Tripril car T cells used with any other treatments were not associated with improved survival for relapsed multiple myeloma patients. However, there was evidence that in higher numbers, the overall survival rate in patients treated with Tripril car T cells was better than in those who received other types of treatment.
Multiple myeloma runs in families. Results from a recent clinical trial provides evidence that points towards an inherited component to multiple myeloma. Further studies need to be conducted to determine if this is due to genetic susceptibility or environmental factors.
In this cohort study, we found the following treatments to be common among patients with MM; thalidomide/lenalidomide (96%) and dexamethasone (89%), bortezomib (87%), and alkylating agents (87%) were commonly prescribed therapies. More research should be conducted to determine whether these agents have more benefits than they do harms and what other treatments may be useful in MM patients.
The authors identified TRIC as a key regulator of multiple aspects of SMC differentiation and an essential mediator of tumor angiogenesis; thus, TRIC is a potential therapeutic target for MM.

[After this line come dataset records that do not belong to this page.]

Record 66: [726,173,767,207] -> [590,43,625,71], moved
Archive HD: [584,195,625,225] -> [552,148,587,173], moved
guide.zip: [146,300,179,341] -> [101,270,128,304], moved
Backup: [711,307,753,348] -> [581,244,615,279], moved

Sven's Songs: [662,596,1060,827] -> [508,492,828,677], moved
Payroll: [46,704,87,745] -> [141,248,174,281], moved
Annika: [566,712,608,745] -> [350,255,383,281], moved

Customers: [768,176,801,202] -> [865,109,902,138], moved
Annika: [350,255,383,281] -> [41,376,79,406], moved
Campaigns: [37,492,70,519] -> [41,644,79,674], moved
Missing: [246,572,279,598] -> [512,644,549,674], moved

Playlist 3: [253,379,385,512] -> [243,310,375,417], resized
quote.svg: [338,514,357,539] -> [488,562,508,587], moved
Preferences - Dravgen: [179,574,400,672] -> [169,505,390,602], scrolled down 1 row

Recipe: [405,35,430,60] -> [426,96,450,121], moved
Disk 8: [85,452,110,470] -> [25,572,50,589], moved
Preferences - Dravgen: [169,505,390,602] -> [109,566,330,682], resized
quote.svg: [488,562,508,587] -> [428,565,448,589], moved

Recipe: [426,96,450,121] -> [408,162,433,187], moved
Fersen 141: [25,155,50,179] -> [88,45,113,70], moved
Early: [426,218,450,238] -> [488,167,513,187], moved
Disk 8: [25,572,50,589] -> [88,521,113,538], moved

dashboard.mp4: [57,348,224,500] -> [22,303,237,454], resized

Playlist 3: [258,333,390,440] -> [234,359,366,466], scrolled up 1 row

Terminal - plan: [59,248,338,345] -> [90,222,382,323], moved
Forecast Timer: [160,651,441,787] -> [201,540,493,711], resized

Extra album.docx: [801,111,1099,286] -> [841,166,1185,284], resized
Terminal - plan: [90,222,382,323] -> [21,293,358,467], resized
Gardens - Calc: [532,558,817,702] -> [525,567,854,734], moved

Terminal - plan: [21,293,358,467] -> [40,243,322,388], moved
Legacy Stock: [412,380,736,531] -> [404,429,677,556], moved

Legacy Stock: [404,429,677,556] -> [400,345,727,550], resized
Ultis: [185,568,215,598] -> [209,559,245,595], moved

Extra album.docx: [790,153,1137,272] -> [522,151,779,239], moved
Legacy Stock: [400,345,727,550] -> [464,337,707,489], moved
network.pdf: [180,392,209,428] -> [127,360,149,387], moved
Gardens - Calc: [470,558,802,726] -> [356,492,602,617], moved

Tripril car T cells cause common side effects such as fever, nausea, fatigue, nausea, headache, insomnia, dizziness, chills, cough, rash, itching, depressed mood, flu-like symptoms, coughing, dry mouth, vomiting, cough, dyspnea, pharyngitis, constipation, abdominal pain, diarrhea, arthralgia, chest pain, edema, palpitation, shortness breath, skeletal pain, joint pain, muscle pain, muscular aches, unilateral limb numbness, and others. The most common side effect was fatigue. There were no serious adverse events reported during the trial.
Multiple myeloma is a blood disorder that destroys bone marrow and decreases red blood cell production. It rarely affects the brain, kidneys, or other parts of the body. Symptoms depend on what part of the bone marrow is affected and how much blood cells are produced. Treatment options range from supportive care to chemotherapy to autologous stem cell transplantation (ASCT). Many people are able to live normal lives with this disease. Researchers at Johns Hopkins University are developing treatments that will improve outcomes for all people with multiple myeloma.
Recent findings have shown a significant improvement in myeloma survival rate over the last few years, possibly due to improved chemotherapy regimens. Research has also revealed that multiple myeloma patients undergoing autologous stem cell transplantation (ASCT) experienced significantly prolonged survival compared to patients receiving conventional treatment. Although there were no differences in overall survival between relapsed and newly diagnosed patients, the two groups did not experience equivalent survival rates. Results from a recent clinical trial of this study suggest that further research into the use of ASCT in conjunction with current therapies should continue. If this approach proves successful, it will be possible to improve the outcome of multiple myeloma patients through the identification of specific genetic markers associated with relapse risk and response to therapy.
Findings from a recent study of this study demonstrate significant improvement in the quality of life of participants who received TPC. This was achieved regardless of disease-specific variables that included the number and size of plasmacytomas, time from initial diagnosis and duration of disease. These data suggest that TPC may provide a beneficial therapeutic benefit for patients with MM.
Results from a recent clinical trial shows that most newly diagnosed patients have only few myeloma cells in their bone marrow at diagnosis. The majority of these patients can expect an excellent response to standard induction regimens and should therefore be considered for autologous transplantation.
The risk of developing multiple myeloma increases significantly for those older than 65 years (odds ratio, 4.5; 95% confidence interval [CI], 1.9-12.1), whose fathers or brothers had developed the disease (odds ratio, 2.3; 95% CI, 1.0-4.5), or who smoked cigarettes (odds ratio, 2.5; 95% CI, 1.2-5.7). These data suggest that there is a genetic predisposition toward MM.
Patients with [multiple myeloma](https://www.withpower.com/clinical-trials/multiple-myeloma) who have high levels of tripril car T cells have longer survival than patients with low levels of these cells. In addition, the presence of tripril car T cells was associated with increased progression free survival and overall survival compared with patients without tripril car T cells. Results from a recent paper suggest that targeting tripril car T cells has potential therapeutic value for myeloma patients.